> Directions
Go through the entries below and copy each line containing the word "object".

(Saved data entries)

..............................

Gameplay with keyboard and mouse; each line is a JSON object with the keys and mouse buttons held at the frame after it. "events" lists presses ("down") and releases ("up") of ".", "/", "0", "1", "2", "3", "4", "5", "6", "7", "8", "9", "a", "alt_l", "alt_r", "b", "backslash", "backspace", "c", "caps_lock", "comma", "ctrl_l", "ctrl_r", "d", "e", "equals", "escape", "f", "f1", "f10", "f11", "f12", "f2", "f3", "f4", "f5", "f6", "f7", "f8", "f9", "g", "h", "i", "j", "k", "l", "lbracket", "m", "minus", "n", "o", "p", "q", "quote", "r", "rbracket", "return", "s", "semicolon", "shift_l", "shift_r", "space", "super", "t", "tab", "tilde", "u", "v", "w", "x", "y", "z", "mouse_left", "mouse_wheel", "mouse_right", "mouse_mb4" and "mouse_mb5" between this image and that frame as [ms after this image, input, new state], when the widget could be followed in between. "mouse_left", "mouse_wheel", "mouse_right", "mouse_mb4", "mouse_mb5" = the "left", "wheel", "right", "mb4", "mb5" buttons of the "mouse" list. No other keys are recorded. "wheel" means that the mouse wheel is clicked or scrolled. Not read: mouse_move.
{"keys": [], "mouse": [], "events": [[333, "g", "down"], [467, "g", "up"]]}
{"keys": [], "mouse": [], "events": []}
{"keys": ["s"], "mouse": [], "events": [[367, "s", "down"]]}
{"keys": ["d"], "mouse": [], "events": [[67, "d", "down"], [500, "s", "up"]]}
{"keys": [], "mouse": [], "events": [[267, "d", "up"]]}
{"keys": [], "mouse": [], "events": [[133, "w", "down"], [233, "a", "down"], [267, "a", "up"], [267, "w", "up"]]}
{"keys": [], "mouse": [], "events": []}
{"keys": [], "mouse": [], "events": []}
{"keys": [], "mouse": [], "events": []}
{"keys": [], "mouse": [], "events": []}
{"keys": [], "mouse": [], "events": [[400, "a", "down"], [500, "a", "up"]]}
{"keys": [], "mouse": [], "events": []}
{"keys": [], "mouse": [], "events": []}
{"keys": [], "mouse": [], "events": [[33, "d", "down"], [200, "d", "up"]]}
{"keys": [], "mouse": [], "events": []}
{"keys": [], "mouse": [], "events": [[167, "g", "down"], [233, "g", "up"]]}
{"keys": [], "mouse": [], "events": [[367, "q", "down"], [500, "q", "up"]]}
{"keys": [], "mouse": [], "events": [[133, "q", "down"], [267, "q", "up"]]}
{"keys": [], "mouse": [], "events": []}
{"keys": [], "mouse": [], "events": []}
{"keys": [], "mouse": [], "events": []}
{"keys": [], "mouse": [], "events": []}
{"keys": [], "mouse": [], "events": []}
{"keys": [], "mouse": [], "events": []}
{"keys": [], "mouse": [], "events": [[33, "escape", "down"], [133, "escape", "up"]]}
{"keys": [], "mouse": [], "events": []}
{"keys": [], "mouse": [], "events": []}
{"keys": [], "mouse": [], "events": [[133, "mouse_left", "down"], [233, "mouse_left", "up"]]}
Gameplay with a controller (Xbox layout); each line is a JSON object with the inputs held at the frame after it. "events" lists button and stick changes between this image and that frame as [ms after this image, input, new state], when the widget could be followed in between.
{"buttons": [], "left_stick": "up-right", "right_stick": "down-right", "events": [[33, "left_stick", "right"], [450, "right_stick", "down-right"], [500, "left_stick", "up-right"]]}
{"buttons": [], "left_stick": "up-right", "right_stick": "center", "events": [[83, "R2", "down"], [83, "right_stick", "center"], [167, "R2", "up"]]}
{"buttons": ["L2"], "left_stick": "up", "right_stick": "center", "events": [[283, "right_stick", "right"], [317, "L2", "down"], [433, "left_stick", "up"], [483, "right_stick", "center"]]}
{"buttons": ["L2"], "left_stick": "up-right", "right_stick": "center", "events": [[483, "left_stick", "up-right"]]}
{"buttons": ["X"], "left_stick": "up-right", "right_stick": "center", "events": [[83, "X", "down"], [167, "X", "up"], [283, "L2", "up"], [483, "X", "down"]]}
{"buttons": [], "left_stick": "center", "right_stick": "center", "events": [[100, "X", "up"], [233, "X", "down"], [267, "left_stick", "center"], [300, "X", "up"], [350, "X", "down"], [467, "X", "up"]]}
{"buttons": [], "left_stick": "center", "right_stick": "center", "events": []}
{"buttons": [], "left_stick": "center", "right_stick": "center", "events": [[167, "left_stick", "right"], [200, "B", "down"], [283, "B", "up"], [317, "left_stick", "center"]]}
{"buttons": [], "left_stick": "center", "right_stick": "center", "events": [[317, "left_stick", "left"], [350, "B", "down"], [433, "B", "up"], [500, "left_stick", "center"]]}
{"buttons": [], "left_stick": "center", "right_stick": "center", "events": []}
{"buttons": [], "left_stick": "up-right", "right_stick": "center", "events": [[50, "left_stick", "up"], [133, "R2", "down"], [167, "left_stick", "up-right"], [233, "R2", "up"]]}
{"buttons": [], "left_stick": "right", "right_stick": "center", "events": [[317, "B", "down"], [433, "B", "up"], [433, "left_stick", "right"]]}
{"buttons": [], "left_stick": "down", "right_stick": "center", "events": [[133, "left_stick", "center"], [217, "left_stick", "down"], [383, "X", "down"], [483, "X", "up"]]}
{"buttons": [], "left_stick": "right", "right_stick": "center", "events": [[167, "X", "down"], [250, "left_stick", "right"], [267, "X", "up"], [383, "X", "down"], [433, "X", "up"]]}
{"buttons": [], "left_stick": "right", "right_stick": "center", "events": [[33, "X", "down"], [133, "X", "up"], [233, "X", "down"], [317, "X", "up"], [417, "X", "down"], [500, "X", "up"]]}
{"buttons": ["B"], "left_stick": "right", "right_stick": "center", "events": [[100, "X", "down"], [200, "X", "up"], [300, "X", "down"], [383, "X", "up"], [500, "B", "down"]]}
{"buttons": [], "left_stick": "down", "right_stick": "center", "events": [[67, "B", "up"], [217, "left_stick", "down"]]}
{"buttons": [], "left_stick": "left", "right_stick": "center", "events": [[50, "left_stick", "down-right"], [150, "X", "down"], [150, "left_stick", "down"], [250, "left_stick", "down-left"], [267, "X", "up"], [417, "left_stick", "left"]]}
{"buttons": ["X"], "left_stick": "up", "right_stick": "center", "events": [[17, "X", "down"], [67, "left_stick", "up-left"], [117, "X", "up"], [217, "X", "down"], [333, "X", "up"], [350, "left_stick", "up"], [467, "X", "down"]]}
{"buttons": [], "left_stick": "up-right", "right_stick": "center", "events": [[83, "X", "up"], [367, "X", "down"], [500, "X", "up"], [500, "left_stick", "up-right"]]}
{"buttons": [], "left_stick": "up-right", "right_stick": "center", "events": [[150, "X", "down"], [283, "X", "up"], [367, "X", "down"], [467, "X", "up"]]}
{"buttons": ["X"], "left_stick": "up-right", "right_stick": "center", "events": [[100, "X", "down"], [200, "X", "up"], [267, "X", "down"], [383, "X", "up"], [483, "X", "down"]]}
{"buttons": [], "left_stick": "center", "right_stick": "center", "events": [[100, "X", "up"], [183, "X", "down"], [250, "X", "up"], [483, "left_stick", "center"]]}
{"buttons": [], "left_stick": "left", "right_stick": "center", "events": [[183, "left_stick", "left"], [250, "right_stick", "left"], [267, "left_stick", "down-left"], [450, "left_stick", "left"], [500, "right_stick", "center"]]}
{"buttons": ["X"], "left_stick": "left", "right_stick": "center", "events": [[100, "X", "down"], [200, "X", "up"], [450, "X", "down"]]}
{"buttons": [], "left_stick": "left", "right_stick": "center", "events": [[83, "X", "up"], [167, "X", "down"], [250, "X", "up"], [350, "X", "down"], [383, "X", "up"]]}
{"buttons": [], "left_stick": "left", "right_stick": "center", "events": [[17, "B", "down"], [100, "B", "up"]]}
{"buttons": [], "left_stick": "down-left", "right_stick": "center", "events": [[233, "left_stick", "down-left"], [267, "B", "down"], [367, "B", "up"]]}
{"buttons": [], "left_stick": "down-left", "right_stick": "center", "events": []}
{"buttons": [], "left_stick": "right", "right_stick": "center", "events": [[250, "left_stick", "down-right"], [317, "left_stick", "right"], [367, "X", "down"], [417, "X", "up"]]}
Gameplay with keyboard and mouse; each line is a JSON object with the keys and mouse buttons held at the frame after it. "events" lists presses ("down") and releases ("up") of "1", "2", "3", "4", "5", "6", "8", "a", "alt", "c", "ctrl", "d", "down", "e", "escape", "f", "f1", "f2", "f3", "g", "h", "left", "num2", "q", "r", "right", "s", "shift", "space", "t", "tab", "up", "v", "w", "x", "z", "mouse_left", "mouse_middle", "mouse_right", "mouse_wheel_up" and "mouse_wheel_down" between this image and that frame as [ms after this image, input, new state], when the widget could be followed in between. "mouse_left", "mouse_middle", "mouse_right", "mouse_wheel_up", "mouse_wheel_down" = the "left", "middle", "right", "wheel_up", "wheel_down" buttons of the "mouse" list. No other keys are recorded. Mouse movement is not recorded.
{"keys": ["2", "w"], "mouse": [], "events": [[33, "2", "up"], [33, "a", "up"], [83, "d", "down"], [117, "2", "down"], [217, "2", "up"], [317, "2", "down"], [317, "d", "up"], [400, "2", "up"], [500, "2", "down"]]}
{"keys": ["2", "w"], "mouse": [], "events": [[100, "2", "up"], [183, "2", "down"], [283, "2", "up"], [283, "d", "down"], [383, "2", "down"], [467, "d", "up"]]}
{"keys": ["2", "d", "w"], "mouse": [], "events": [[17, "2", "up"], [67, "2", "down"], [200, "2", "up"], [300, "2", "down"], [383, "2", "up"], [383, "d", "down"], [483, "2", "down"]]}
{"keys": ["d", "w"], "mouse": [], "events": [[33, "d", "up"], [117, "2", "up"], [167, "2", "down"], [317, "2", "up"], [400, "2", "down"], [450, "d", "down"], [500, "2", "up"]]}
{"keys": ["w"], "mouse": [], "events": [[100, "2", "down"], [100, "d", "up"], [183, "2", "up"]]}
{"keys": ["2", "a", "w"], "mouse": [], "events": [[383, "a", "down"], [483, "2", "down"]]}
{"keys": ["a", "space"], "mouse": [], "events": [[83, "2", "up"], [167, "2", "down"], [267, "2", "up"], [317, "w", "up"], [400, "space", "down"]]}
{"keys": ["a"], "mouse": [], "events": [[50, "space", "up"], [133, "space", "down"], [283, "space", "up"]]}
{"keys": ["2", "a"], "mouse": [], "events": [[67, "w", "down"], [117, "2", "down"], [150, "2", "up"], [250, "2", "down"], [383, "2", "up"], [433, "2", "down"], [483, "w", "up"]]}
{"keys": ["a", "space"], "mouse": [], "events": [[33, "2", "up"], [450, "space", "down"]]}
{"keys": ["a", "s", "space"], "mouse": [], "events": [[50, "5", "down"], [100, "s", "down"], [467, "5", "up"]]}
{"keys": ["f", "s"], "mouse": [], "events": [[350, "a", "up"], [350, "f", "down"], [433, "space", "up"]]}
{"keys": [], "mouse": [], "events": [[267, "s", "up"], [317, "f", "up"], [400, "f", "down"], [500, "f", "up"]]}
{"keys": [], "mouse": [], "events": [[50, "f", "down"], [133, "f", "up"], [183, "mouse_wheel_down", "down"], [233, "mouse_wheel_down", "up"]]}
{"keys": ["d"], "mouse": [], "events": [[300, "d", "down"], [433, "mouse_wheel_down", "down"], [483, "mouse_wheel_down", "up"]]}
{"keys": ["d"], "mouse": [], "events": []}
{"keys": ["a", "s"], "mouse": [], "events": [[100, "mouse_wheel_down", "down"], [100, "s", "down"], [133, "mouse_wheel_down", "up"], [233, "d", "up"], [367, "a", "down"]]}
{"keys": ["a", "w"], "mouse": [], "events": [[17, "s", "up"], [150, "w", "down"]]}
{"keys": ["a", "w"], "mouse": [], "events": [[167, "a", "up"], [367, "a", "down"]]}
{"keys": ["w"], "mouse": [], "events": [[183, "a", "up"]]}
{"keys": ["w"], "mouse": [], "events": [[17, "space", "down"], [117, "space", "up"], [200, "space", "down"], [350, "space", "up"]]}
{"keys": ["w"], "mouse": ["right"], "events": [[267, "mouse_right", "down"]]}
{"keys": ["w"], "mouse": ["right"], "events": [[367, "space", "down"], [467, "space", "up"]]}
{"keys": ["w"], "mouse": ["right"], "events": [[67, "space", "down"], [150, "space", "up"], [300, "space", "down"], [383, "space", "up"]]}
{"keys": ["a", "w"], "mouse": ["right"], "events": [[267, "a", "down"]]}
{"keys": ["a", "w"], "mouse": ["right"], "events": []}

..............................

> Response for this exercise
Gameplay with keyboard and mouse; each line is a JSON object with the keys and mouse buttons held at the frame after it. "events" lists presses ("down") and releases ("up") of ".", "/", "0", "1", "2", "3", "4", "5", "6", "7", "8", "9", "a", "alt_l", "alt_r", "b", "backslash", "backspace", "c", "caps_lock", "comma", "ctrl_l", "ctrl_r", "d", "e", "equals", "escape", "f", "f1", "f10", "f11", "f12", "f2", "f3", "f4", "f5", "f6", "f7", "f8", "f9", "g", "h", "i", "j", "k", "l", "lbracket", "m", "minus", "n", "o", "p", "q", "quote", "r", "rbracket", "return", "s", "semicolon", "shift_l", "shift_r", "space", "super", "t", "tab", "tilde", "u", "v", "w", "x", "y", "z", "mouse_left", "mouse_wheel", "mouse_right", "mouse_mb4" and "mouse_mb5" between this image and that frame as [ms after this image, input, new state], when the widget could be followed in between. "mouse_left", "mouse_wheel", "mouse_right", "mouse_mb4", "mouse_mb5" = the "left", "wheel", "right", "mb4", "mb5" buttons of the "mouse" list. No other keys are recorded. "wheel" means that the mouse wheel is clicked or scrolled. Not read: mouse_move.
Gameplay with a controller (Xbox layout); each line is a JSON object with the inputs held at the frame after it. "events" lists button and stick changes between this image and that frame as [ms after this image, input, new state], when the widget could be followed in between.
Gameplay with keyboard and mouse; each line is a JSON object with the keys and mouse buttons held at the frame after it. "events" lists presses ("down") and releases ("up") of "1", "2", "3", "4", "5", "6", "8", "a", "alt", "c", "ctrl", "d", "down", "e", "escape", "f", "f1", "f2", "f3", "g", "h", "left", "num2", "q", "r", "right", "s", "shift", "space", "t", "tab", "up", "v", "w", "x", "z", "mouse_left", "mouse_middle", "mouse_right", "mouse_wheel_up" and "mouse_wheel_down" between this image and that frame as [ms after this image, input, new state], when the widget could be followed in between. "mouse_left", "mouse_middle", "mouse_right", "mouse_wheel_up", "mouse_wheel_down" = the "left", "middle", "right", "wheel_up", "wheel_down" buttons of the "mouse" list. No other keys are recorded. Mouse movement is not recorded.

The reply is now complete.